Texas sexual-assault survivors now have a quieter route to forensic DNA testing that does not require calling the police. A new limited-consent option lets survivors get a forensic medical exam and have evidence tested for foreign DNA while holding off on a formal report to law enforcement.
The option applies to sexual-assault evidence kits collected on or after Dec. 1 and is designed to keep control in the survivor’s hands. Advocates say the promise will depend on real-world follow-through, especially how fast labs work and how clearly survivors are notified about their choices.
What the law changed
House Bill 1422 created a narrow consent category that allows a survivor to limit a sexual-assault evidence kit to forensic DNA testing by the Department of Public Safety, even if no police report is filed. As laid out in HB 1422, the statute directs DPS to adopt a limited-consent form and to give survivors information about their options for reporting to law enforcement.
How tests are handled
According to the Texas Department of Public Safety, kits submitted under the limited-consent program will be analyzed within 90 days of receipt.
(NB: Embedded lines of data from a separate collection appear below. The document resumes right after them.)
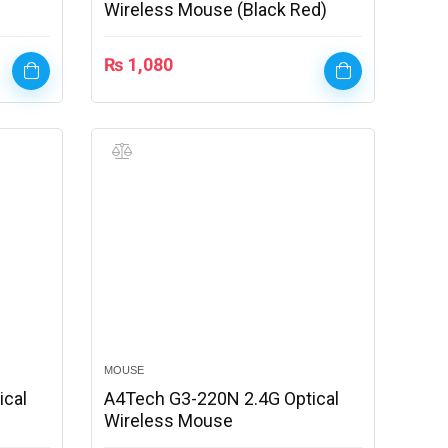
Wireless Mouse (Black Red)
₨
1,080
MOUSE
ical
A4Tech G3-220N 2.4G Optical
Wireless Mouse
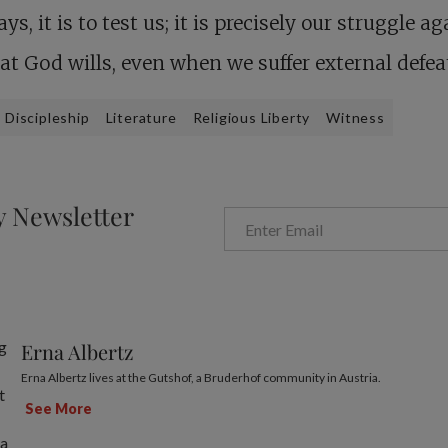
ays, it is to test us; it is precisely our struggle a
hat God wills, even when we suffer external defea
Discipleship
Literature
Religious Liberty
Witness
y Newsletter
Erna Albertz
Erna Albertz lives at the Gutshof, a Bruderhof community in Austria.
See More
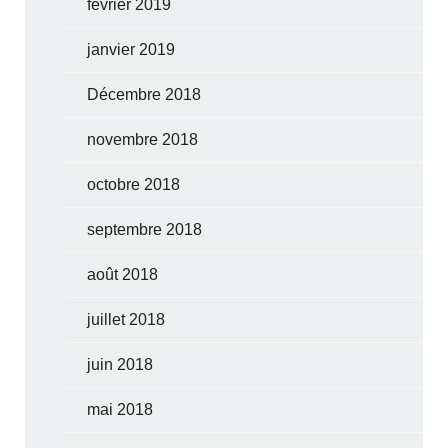
février 2019
janvier 2019
Décembre 2018
novembre 2018
octobre 2018
septembre 2018
août 2018
juillet 2018
juin 2018
mai 2018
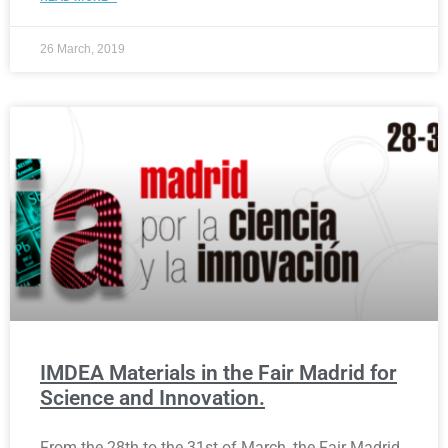
26 March, 2019
IMDEA Materials in the Fair Madrid for
Science and Innovation.
From the 28th to the 31st of March, the Fair Madrid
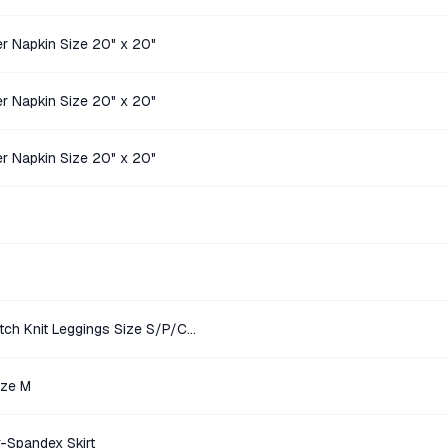
r Napkin Size 20" x 20"
r Napkin Size 20" x 20"
r Napkin Size 20" x 20"
Victoria Sport Olive Green Stretch Knit Leggings Size S/P/CH/170/68A
ize M
r-Spandex Skirt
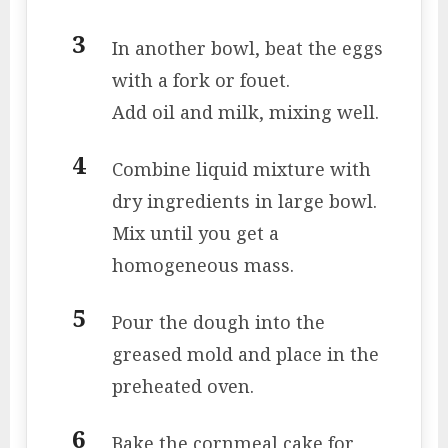
In another bowl, beat the eggs
with a fork or fouet.
Add oil and milk, mixing well.
Combine liquid mixture with
dry ingredients in large bowl.
Mix until you get a
homogeneous mass.
Pour the dough into the
greased mold and place in the
preheated oven.
Bake the cornmeal cake for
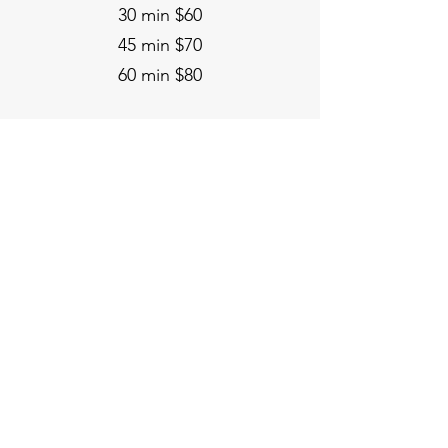
30 min $60
45 min $70
60 min $80
Spitfire Yoga & Bodyworks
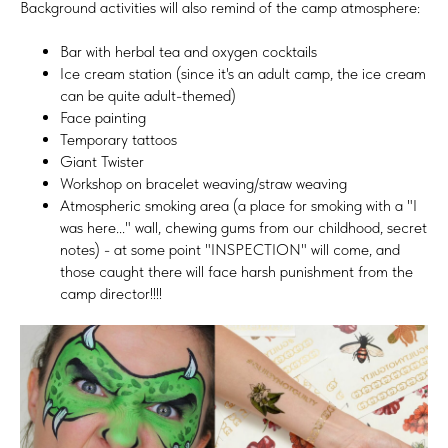
Background activities will also remind of the camp atmosphere:
Bar with herbal tea and oxygen cocktails
Ice cream station (since it's an adult camp, the ice cream
can be quite adult-themed)
Face painting
Temporary tattoos
Giant Twister
Workshop on bracelet weaving/straw weaving
Atmospheric smoking area (a place for smoking with a "I
was here..." wall, chewing gums from our childhood, secret
notes) - at some point "INSPECTION" will come, and
those caught there will face harsh punishment from the
camp director!!!!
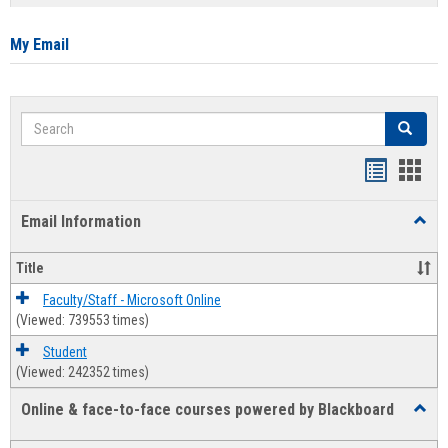
list
card
view
view
My Email
Search
Search
Bookmar
Book
list
card
Email Information
Toggl
view
view
Email
Infor
Title
Faculty/Staff - Microsoft Online
(Viewed: 739553 times)
Student
(Viewed: 242352 times)
Online & face-to-face courses powered by Blackboard
Toggl
Online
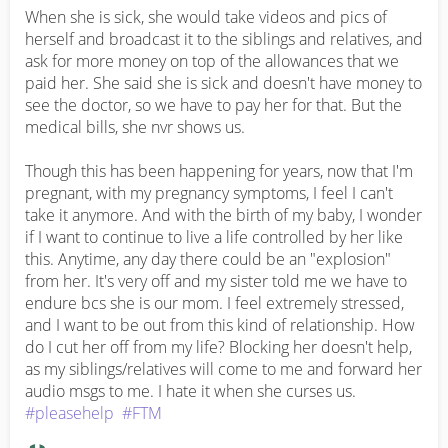
When she is sick, she would take videos and pics of 
herself and broadcast it to the siblings and relatives, and 
ask for more money on top of the allowances that we 
paid her. She said she is sick and doesn't have money to 
see the doctor, so we have to pay her for that. But the 
medical bills, she nvr shows us.

Though this has been happening for years, now that I'm 
pregnant, with my pregnancy symptoms, I feel I can't 
take it anymore. And with the birth of my baby, I wonder 
if I want to continue to live a life controlled by her like 
this. Anytime, any day there could be an "explosion" 
from her. It's very off and my sister told me we have to 
endure bcs she is our mom. I feel extremely stressed, 
and I want to be out from this kind of relationship. How 
do I cut her off from my life? Blocking her doesn't help, 
as my siblings/relatives will come to me and forward her 
audio msgs to me. I hate it when she curses us. 
#pleasehelp
#FTM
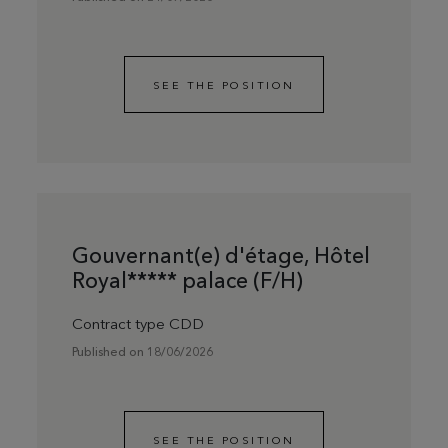
SEE THE POSITION
Gouvernant(e) d'étage, Hôtel
Royal***** palace (F/H)
Contract type CDD
Published on 18/06/2026
SEE THE POSITION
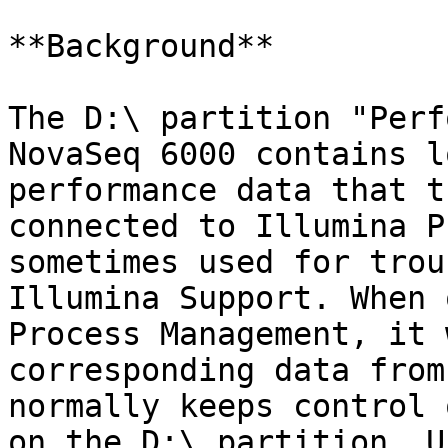
**Background**

The D:\ partition "Perf
NovaSeq 6000 contains l
performance data that t
connected to Illumina P
sometimes used for trou
Illumina Support. When 
Process Management, it 
corresponding data from
normally keeps control 
on the D:\ partition. U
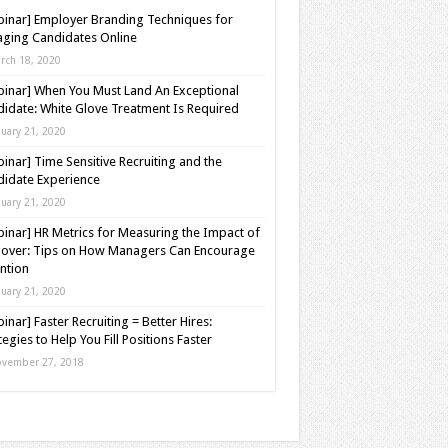
inar] Employer Branding Techniques for
ging Candidates Online
rch 18, 2020
inar] When You Must Land An Exceptional
idate: White Glove Treatment Is Required
nuary 21, 2020
inar] Time Sensitive Recruiting and the
idate Experience
nuary 21, 2020
inar] HR Metrics for Measuring the Impact of
over: Tips on How Managers Can Encourage
ntion
nuary 21, 2020
inar] Faster Recruiting = Better Hires:
tegies to Help You Fill Positions Faster
vember 27, 2018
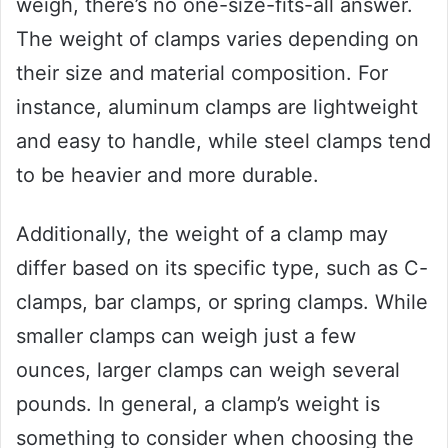
weigh, there’s no one-size-fits-all answer.
The weight of clamps varies depending on
their size and material composition. For
instance, aluminum clamps are lightweight
and easy to handle, while steel clamps tend
to be heavier and more durable.
Additionally, the weight of a clamp may
differ based on its specific type, such as C-
clamps, bar clamps, or spring clamps. While
smaller clamps can weigh just a few
ounces, larger clamps can weigh several
pounds. In general, a clamp’s weight is
something to consider when choosing the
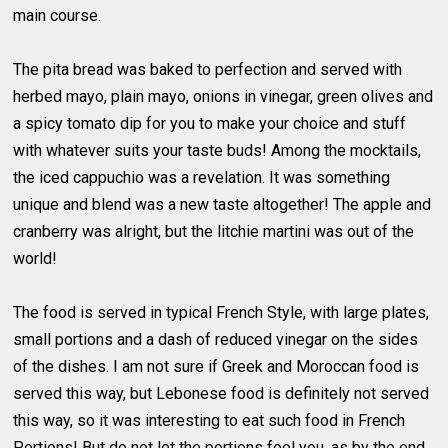
main course.
The pita bread was baked to perfection and served with
herbed mayo, plain mayo, onions in vinegar, green olives and
a spicy tomato dip for you to make your choice and stuff
with whatever suits your taste buds! Among the mocktails,
the iced cappuchio was a revelation. It was something
unique and blend was a new taste altogether! The apple and
cranberry was alright, but the litchie martini was out of the
world!
The food is served in typical French Style, with large plates,
small portions and a dash of reduced vinegar on the sides
of the dishes. I am not sure if Greek and Moroccan food is
served this way, but Lebonese food is definitely not served
this way, so it was interesting to eat such food in French
Portions! But do not let the portions fool you, as by the end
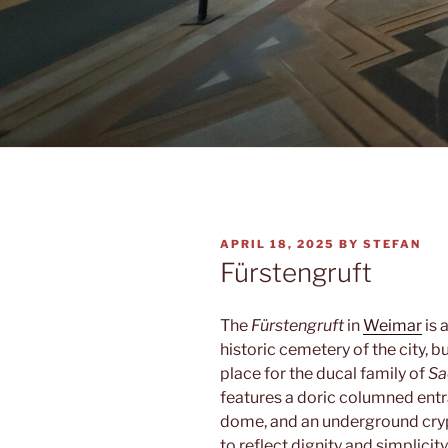
POSTED
APRIL 18, 2025
BY
STEFAN
ON
Fürstengruft
The
Fürstengruft
in
Weimar
is 
historic cemetery of the city, 
place for the ducal family of
Sa
features a doric columned entr
dome, and an underground crypt
to reflect dignity and simplicity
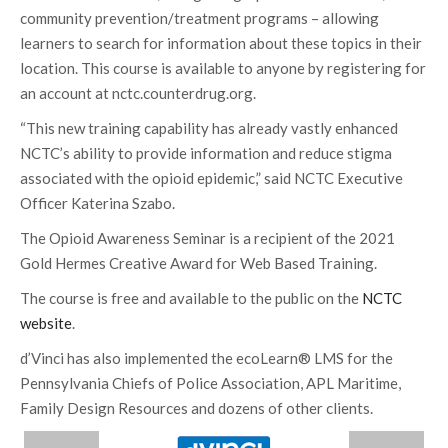
community prevention/treatment programs – allowing
learners to search for information about these topics in their
location. This course is available to anyone by registering for
an account at nctc.counterdrug.org.
“This new training capability has already vastly enhanced
NCTC’s ability to provide information and reduce stigma
associated with the opioid epidemic,” said NCTC Executive
Officer Katerina Szabo.
The Opioid Awareness Seminar is a recipient of the 2021
Gold Hermes Creative Award for Web Based Training.
The course is free and available to the public on the
NCTC
website
.
d’Vinci has also implemented the ecoLearn® LMS for the
Pennsylvania Chiefs of Police Association, APL Maritime,
Family Design Resources and dozens of other clients.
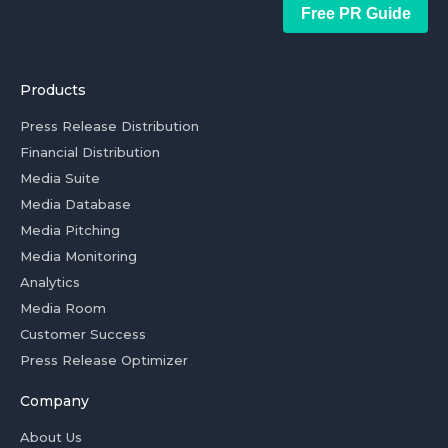
Free PR Guide
Products
Press Release Distribution
Financial Distribution
Media Suite
Media Database
Media Pitching
Media Monitoring
Analytics
Media Room
Customer Success
Press Release Optimizer
Company
About Us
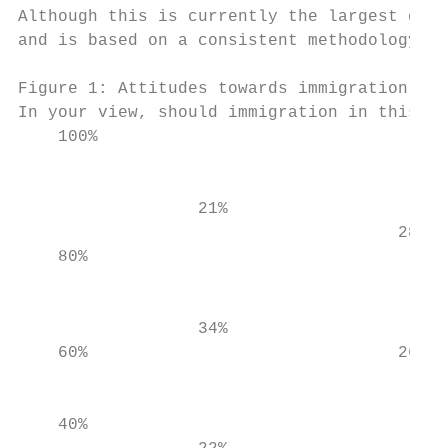
Although this is currently the largest data
and is based on a consistent methodology, t
Figure 1: Attitudes towards immigration by 
In your view, should immigration in this co
    100%

                                           
                                           
                  21%                      
                                      28%  
    80%

                                           
                  34%                      
    60%                               26%  
                                           
    40%                                    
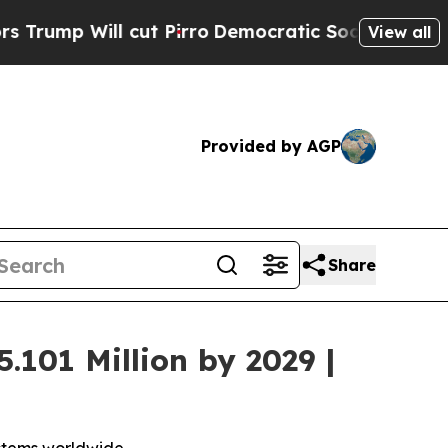
l cut Pirro
Democratic Socialists of America Pr
View all
Provided by AGP
Share
.101 Million by 2029 |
Results will be posted to the statewide tracking portal, Track-Kit.
DPS says Track-Kit entries will include a “Lab Complete Date” and a simple readout of whether “Foreign DNA Obtained = Yes or No.” Survivors can also opt in to automated text or email alerts so they do not have to keep checking the system manually.
Retention and reporting options
Once testing is complete, evidence from limited-consent kits will be stored for up to five years. Around the fifth anniversary, Track-Kit is set to notify the survivor and open a three-month window to respond before the evidence is destroyed.
Before that deadline, a survivor can choose to contact local law enforcement and sign DPS’s Consent for Release form (LAB-209). That step allows the lab report and kit to be released for comparison with DNA databases and possible use in a criminal investigation.
First kits, funding, and training
The Odessa American reported that the first limited-consent kit was collected the week before Wednesday. That reporting also notes that the governor’s Public Safety Office funded software upgrades to the Track-Kit system and survivor access features.
According to the same report, DPS worked with Texas A&M’s Center of Excellence in Forensic Nursing, the Texas Association Against Sexual Assault, and the governor’s Sexual Assault Survivors’ Task Force to train medical providers and advocates on how this new option works.
Where this fits nationally
Across the country, survivor-facing kit trackers have become a popular reform tool because they shine light on where evidence is in the process and help expose backlogs. Stateline has documented how most states now offer some version of this transparency.
The Track-Kit platform used in Texas is one of those systems. InVita, the company behind Track-Kit, describes it as a turnkey sexual-assault-kit tracking system used in multiple states and marketed as a survivor-facing tool that logs every step of a kit’s journey.
What survivors should know
DPS has posted the required forms and instructions for limited consent, including the laboratory submission form (LAB-206) and the Consent for Release form (LAB-209). The agency also provides a dedicated email address for questions at [email protected].
The Texas Department of Public Safety explains how survivors can later authorize the release of evidence to law enforcement if they decide they want an investigation.
Bottom line
The limited-consent program gives Texas survivors a formal path to have evidence tested while keeping the decision to involve police squarely in their own hands. Whether it builds real trust and access will hinge on outreach, training for examiners, and how consistently labs hit that 90-day turnaround target.